── TASK INPUT
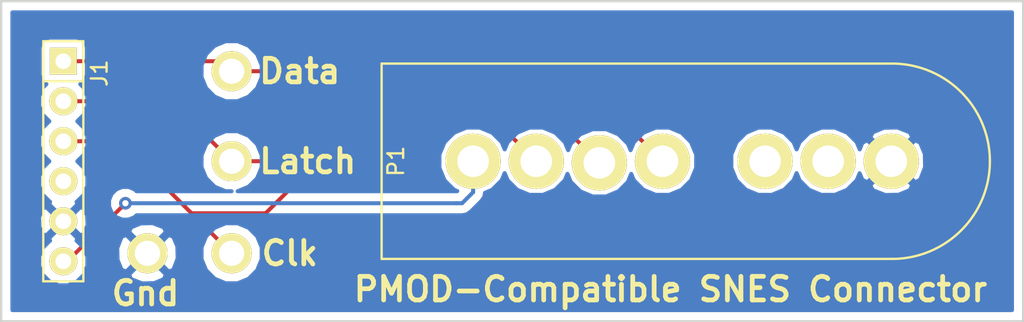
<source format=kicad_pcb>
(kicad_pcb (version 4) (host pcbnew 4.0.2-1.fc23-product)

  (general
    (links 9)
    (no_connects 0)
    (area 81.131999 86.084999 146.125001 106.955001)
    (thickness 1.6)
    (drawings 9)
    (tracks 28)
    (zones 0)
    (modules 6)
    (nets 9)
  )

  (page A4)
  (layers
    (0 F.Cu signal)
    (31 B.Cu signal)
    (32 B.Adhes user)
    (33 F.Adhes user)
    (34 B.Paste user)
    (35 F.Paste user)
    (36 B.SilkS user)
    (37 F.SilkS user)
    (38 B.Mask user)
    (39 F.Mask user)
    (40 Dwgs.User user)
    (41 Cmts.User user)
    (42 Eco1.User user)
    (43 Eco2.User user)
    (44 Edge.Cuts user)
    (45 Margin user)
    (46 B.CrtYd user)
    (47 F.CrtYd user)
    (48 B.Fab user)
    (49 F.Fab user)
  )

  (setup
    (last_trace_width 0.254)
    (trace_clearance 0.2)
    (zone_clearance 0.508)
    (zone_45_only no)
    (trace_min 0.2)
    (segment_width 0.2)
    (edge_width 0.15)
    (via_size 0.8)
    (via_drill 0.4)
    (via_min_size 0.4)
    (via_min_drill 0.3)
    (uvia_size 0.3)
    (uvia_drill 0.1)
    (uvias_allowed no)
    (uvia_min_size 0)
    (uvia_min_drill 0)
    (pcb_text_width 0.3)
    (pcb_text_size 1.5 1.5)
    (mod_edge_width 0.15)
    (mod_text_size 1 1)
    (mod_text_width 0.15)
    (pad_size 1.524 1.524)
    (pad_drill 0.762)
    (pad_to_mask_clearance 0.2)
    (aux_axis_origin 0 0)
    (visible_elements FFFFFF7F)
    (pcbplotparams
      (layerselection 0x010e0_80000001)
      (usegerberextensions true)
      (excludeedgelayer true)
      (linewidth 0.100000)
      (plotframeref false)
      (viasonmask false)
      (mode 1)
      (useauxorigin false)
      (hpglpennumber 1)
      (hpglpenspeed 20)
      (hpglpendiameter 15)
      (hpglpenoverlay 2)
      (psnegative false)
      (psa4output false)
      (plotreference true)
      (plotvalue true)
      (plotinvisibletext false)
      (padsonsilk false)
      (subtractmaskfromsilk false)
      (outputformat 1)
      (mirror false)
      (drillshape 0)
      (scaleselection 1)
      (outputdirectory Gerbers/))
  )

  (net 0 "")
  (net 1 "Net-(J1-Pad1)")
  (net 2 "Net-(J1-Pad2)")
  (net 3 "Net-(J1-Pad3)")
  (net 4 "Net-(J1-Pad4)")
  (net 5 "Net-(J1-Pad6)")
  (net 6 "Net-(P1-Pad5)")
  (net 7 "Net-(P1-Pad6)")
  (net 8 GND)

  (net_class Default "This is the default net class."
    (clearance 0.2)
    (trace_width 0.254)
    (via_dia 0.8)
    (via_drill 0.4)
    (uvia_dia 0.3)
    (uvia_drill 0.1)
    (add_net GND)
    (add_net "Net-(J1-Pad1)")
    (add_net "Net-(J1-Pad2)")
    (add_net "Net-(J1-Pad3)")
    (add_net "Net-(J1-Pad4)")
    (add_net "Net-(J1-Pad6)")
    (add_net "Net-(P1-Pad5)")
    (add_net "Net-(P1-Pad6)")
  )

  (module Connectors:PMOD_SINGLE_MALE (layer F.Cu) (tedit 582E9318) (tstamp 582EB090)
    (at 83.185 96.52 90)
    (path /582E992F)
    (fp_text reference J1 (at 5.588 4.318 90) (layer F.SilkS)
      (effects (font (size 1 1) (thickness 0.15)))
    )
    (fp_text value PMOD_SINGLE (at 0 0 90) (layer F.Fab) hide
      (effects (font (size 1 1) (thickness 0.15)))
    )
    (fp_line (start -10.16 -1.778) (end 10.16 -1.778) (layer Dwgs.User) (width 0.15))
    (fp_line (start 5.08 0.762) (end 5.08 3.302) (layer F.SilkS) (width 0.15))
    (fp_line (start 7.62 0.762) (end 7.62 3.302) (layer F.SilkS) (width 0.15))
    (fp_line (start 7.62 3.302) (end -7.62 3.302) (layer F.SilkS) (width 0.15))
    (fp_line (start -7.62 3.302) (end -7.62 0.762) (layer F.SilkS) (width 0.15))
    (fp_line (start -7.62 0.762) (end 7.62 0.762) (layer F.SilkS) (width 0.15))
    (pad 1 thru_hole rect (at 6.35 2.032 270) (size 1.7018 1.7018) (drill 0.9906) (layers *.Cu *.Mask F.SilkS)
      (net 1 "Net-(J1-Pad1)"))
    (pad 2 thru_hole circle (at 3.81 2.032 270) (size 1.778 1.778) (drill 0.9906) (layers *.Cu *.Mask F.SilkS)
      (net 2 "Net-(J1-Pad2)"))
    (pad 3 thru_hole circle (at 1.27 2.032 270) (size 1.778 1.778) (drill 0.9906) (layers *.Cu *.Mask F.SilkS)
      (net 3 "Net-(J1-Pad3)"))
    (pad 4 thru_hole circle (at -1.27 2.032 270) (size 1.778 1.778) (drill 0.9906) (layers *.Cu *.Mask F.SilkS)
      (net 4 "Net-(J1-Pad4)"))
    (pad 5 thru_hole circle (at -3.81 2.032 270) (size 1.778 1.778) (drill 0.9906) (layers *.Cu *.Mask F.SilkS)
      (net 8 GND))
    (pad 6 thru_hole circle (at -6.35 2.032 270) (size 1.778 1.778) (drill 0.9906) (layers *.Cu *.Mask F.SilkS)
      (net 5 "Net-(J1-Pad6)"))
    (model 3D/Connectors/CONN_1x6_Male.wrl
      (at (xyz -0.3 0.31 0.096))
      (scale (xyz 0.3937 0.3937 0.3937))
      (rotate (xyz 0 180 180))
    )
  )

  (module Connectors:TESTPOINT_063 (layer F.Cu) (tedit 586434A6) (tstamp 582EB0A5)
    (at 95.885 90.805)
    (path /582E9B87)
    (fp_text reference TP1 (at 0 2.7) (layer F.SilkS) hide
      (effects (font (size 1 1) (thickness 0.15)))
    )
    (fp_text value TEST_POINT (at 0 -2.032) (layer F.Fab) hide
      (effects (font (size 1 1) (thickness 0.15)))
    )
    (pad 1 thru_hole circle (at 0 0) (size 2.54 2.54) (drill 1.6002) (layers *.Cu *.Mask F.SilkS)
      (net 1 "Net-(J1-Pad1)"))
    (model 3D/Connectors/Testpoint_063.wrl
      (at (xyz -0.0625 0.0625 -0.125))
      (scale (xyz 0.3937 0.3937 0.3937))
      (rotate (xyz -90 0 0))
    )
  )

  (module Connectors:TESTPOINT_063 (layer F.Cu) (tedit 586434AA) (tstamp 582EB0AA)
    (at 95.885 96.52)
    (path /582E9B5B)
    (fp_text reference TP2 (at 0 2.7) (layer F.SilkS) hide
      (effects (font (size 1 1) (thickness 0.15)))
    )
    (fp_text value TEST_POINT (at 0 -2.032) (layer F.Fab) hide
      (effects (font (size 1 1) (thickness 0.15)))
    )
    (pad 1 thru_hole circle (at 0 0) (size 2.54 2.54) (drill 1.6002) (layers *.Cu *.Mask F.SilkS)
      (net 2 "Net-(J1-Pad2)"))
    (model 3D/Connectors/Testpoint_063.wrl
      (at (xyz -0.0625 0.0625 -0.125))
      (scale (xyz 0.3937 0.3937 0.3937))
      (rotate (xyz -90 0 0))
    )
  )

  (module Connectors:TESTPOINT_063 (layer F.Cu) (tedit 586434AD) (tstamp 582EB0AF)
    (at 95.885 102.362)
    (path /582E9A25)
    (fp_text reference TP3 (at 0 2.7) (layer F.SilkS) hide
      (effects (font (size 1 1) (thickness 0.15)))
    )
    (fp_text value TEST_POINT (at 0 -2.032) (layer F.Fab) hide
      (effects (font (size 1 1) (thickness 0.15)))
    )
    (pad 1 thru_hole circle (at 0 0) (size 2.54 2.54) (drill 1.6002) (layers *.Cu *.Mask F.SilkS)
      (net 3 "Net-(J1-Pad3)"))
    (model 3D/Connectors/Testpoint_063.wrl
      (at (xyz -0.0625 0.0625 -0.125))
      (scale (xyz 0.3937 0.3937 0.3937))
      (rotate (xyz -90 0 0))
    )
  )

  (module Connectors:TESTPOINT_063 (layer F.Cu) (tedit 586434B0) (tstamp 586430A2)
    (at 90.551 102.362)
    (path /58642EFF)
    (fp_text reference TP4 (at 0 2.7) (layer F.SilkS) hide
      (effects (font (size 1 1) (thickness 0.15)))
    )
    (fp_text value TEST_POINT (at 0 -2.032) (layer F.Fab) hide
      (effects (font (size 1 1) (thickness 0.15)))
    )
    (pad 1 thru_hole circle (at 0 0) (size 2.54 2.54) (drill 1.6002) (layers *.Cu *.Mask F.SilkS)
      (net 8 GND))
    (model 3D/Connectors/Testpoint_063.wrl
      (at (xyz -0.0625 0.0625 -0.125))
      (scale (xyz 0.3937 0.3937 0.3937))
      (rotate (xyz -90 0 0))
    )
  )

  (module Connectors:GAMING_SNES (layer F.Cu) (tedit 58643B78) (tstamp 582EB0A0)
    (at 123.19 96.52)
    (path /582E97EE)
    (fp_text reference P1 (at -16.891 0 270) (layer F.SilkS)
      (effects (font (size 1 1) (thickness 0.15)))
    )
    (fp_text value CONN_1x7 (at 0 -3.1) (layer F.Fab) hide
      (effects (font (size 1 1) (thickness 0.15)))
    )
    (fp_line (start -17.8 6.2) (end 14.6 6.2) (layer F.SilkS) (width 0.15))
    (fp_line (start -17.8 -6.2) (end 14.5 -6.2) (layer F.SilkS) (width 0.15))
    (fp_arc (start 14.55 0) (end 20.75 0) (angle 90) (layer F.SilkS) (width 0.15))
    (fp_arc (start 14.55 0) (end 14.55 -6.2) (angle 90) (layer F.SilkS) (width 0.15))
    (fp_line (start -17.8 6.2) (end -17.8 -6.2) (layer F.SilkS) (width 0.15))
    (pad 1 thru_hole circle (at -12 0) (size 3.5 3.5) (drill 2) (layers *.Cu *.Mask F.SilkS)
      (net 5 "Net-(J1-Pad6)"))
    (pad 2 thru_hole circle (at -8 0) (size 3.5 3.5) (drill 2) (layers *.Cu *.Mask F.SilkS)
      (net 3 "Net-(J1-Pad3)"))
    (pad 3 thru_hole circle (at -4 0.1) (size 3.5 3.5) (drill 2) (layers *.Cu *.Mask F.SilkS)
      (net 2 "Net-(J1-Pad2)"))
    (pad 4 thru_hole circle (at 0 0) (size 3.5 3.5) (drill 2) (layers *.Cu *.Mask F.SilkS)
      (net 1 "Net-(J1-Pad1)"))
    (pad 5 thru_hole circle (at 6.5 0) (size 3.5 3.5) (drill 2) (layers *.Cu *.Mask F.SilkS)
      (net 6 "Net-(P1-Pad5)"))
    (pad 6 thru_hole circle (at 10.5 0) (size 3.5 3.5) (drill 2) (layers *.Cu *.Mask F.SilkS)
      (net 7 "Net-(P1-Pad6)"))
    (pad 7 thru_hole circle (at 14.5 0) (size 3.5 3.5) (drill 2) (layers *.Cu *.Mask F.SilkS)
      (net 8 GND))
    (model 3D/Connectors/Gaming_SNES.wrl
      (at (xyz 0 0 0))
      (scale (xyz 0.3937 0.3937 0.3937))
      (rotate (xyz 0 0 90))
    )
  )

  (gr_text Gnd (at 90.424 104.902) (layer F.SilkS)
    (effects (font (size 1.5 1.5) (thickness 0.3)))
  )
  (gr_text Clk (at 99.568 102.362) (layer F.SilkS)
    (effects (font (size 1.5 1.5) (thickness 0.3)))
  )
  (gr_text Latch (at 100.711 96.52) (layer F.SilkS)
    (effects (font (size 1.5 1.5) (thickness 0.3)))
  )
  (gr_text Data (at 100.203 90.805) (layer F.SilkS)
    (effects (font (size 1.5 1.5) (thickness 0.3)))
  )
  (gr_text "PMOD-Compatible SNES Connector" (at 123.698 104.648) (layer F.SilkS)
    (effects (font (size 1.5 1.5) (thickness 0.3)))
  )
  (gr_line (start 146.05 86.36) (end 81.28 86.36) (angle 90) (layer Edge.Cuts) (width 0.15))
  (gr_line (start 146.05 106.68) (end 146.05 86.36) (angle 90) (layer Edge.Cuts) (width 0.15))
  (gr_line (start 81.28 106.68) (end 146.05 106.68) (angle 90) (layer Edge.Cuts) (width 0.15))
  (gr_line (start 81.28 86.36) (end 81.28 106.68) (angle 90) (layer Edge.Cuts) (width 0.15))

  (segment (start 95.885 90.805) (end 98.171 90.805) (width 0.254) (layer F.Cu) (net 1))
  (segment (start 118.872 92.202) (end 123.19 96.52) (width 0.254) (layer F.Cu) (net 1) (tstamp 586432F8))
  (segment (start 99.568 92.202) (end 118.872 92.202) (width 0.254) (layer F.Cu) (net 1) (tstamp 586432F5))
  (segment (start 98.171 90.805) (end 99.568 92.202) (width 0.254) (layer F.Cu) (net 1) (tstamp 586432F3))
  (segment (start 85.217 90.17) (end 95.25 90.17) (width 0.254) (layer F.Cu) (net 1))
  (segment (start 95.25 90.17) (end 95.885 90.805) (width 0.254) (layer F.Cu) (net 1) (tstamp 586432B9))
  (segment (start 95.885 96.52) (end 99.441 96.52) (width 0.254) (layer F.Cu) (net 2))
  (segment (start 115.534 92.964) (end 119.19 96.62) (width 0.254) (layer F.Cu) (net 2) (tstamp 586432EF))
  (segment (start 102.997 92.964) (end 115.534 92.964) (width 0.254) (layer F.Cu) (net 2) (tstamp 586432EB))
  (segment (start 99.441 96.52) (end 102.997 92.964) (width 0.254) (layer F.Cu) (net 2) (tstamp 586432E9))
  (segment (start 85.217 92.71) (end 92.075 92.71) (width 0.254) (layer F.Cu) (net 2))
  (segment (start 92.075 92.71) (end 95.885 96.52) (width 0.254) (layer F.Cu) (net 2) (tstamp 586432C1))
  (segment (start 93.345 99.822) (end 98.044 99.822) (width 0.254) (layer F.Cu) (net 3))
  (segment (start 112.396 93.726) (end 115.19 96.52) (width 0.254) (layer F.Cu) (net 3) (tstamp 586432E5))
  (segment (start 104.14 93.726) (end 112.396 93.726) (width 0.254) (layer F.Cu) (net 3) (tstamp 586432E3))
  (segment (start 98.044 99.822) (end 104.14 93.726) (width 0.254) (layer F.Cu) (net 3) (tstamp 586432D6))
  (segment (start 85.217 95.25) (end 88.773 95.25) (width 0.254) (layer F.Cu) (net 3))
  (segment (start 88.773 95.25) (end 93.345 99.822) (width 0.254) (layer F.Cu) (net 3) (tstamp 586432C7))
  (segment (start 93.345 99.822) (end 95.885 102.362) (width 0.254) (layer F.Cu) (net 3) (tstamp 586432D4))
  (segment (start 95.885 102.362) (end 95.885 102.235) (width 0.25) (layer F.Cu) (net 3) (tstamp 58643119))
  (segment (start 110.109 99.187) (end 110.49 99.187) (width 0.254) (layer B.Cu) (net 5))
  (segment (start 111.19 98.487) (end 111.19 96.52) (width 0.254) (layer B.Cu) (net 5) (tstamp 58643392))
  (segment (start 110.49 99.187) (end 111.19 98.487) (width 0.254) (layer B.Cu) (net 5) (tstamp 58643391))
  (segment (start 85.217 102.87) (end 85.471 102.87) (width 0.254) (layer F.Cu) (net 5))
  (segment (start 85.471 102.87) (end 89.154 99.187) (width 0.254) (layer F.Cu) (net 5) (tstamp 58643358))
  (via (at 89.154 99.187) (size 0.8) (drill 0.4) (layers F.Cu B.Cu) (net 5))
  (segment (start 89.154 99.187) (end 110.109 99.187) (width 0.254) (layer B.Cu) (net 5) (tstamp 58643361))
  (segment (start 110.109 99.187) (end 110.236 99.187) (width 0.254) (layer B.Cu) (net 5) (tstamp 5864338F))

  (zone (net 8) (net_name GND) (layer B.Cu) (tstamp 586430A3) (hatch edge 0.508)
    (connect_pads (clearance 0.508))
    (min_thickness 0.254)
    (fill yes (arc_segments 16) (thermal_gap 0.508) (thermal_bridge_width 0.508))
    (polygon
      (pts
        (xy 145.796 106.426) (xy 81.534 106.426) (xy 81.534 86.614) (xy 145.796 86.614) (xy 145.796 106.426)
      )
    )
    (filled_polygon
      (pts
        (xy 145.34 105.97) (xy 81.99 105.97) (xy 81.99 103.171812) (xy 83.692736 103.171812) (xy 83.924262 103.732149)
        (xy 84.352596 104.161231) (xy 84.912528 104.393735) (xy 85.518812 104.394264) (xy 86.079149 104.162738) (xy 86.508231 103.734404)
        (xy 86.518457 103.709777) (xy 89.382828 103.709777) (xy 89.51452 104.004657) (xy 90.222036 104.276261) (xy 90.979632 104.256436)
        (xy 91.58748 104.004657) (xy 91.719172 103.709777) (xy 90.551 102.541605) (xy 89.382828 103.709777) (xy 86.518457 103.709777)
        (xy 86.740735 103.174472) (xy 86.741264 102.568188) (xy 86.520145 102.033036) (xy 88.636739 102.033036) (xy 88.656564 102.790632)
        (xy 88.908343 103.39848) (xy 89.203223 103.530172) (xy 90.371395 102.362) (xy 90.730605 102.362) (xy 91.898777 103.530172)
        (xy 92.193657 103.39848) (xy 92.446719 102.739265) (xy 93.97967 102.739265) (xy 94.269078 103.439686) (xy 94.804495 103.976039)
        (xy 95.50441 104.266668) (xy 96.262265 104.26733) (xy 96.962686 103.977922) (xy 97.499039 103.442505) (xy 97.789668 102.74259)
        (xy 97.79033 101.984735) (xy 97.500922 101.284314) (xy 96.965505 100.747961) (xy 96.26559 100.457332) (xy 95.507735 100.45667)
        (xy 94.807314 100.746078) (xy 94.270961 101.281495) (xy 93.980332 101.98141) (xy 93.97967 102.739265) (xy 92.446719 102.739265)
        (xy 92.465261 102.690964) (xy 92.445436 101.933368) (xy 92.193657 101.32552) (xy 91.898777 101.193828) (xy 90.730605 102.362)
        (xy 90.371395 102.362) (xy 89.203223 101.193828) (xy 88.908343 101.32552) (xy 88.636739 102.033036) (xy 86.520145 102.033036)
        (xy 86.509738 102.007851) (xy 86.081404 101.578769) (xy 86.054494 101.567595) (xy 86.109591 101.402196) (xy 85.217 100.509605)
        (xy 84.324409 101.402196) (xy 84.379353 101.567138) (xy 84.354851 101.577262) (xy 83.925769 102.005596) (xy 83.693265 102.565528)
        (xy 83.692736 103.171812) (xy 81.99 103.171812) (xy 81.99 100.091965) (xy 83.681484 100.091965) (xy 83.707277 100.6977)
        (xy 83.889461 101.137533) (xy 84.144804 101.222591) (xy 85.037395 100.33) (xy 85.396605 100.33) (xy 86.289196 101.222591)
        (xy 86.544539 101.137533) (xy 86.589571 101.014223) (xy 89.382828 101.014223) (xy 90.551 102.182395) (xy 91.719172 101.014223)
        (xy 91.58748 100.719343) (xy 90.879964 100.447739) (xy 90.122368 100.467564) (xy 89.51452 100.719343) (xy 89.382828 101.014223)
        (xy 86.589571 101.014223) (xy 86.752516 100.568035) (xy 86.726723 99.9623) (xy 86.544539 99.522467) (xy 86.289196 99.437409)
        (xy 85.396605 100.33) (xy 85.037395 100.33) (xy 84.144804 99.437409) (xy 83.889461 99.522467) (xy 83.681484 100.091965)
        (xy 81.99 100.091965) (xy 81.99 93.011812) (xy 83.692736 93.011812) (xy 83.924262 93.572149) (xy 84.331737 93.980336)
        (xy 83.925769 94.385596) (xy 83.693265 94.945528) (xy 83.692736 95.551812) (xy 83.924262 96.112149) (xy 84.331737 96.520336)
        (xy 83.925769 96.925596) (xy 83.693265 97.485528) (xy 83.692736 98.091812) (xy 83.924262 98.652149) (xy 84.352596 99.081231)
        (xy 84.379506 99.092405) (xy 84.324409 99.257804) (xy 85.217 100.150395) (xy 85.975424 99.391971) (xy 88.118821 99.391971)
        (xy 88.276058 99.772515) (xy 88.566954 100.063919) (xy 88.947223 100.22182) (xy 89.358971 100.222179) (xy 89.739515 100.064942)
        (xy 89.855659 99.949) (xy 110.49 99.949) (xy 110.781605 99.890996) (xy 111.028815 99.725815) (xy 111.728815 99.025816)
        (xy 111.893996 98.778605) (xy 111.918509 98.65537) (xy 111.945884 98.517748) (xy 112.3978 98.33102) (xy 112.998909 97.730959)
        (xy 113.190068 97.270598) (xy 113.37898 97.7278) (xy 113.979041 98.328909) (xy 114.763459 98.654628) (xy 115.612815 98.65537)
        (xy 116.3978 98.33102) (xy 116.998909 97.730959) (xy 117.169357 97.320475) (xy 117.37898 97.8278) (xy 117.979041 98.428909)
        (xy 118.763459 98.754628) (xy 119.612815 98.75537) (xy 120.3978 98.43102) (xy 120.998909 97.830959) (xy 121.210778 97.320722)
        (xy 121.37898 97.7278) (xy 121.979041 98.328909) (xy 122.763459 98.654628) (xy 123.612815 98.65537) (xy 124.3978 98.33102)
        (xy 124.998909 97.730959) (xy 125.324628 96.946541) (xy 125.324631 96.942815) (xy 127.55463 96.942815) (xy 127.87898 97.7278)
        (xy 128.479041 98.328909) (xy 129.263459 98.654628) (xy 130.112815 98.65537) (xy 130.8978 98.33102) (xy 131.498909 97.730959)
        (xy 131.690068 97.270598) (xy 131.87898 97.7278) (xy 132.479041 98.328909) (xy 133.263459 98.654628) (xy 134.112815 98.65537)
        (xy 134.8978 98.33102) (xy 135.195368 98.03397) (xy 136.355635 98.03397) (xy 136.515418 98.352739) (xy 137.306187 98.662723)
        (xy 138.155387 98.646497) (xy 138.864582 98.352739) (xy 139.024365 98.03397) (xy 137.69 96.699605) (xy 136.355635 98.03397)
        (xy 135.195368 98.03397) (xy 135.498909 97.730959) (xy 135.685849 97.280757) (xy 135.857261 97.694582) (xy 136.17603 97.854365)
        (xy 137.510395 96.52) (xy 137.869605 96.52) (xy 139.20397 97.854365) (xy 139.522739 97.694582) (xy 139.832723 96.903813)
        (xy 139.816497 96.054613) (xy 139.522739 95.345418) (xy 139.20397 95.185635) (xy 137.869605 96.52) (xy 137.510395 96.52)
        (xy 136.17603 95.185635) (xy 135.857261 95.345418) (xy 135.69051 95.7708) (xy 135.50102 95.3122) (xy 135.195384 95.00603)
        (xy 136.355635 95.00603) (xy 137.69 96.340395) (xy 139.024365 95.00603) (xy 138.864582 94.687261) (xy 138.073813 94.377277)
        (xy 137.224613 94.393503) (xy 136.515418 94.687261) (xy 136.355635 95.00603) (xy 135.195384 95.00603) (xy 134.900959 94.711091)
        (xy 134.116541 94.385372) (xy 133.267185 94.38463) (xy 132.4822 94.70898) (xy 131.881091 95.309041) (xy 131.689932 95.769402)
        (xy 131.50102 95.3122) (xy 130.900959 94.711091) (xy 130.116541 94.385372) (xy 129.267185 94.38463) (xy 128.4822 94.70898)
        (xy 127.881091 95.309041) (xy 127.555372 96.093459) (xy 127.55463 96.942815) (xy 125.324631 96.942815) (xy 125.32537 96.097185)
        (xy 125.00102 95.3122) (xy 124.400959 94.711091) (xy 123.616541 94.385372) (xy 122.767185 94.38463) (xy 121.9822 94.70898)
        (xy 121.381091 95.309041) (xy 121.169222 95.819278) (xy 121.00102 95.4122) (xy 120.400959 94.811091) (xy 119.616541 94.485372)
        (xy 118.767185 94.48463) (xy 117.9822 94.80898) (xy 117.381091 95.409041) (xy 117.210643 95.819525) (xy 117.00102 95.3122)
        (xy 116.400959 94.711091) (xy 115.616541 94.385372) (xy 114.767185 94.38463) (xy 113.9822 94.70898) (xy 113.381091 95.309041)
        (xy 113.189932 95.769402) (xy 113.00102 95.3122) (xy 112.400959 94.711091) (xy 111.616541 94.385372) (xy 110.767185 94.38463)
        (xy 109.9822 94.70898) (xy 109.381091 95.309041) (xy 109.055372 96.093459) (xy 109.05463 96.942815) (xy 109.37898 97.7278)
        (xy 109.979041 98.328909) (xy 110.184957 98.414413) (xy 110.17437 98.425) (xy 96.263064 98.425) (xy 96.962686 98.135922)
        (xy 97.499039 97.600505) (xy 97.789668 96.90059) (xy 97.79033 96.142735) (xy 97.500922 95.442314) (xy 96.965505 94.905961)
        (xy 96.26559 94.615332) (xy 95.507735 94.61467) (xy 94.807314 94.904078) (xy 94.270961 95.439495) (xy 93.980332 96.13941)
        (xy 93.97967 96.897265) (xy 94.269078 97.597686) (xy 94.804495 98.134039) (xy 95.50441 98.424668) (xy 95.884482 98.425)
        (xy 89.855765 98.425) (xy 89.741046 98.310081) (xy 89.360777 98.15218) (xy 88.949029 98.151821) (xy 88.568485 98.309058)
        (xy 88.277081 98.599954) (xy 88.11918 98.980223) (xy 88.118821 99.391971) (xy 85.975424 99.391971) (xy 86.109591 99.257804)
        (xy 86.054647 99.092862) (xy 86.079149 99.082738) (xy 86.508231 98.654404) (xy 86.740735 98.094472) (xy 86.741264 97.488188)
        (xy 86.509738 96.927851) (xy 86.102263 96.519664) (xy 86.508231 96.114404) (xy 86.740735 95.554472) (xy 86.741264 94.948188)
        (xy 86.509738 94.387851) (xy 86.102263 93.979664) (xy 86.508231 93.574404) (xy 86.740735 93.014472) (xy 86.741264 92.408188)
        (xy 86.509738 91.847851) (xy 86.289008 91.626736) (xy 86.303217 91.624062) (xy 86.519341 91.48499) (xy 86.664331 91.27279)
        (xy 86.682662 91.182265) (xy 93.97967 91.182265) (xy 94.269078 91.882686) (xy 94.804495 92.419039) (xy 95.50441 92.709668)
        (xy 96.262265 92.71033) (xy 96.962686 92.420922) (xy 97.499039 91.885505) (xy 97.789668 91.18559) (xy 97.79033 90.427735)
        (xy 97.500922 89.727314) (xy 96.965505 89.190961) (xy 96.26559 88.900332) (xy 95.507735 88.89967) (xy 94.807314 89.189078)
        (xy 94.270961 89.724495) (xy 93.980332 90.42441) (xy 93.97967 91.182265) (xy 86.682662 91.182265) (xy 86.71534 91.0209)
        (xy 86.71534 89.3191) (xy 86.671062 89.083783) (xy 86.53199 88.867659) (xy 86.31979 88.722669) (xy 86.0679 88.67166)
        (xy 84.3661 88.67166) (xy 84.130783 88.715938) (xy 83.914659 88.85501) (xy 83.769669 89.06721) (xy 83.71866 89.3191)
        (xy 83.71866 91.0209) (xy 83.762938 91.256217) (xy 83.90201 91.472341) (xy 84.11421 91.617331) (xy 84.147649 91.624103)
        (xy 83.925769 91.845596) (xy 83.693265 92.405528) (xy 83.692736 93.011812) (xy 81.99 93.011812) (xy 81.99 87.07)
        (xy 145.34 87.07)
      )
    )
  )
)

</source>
────
### ABOUT THIS TASK:
Leave out the pictures and restate, word for word, the lines from the top of the data through the line containing "(46 B.CrtYd user)", both included.

### WRITTEN SOLUTION:
<source format=kicad_pcb>
(kicad_pcb (version 4) (host pcbnew 4.0.2-1.fc23-product)

  (general
    (links 9)
    (no_connects 0)
    (area 81.131999 86.084999 146.125001 106.955001)
    (thickness 1.6)
    (drawings 9)
    (tracks 28)
    (zones 0)
    (modules 6)
    (nets 9)
  )

  (page A4)
  (layers
    (0 F.Cu signal)
    (31 B.Cu signal)
    (32 B.Adhes user)
    (33 F.Adhes user)
    (34 B.Paste user)
    (35 F.Paste user)
    (36 B.SilkS user)
    (37 F.SilkS user)
    (38 B.Mask user)
    (39 F.Mask user)
    (40 Dwgs.User user)
    (41 Cmts.User user)
    (42 Eco1.User user)
    (43 Eco2.User user)
    (44 Edge.Cuts user)
    (45 Margin user)
    (46 B.CrtYd user)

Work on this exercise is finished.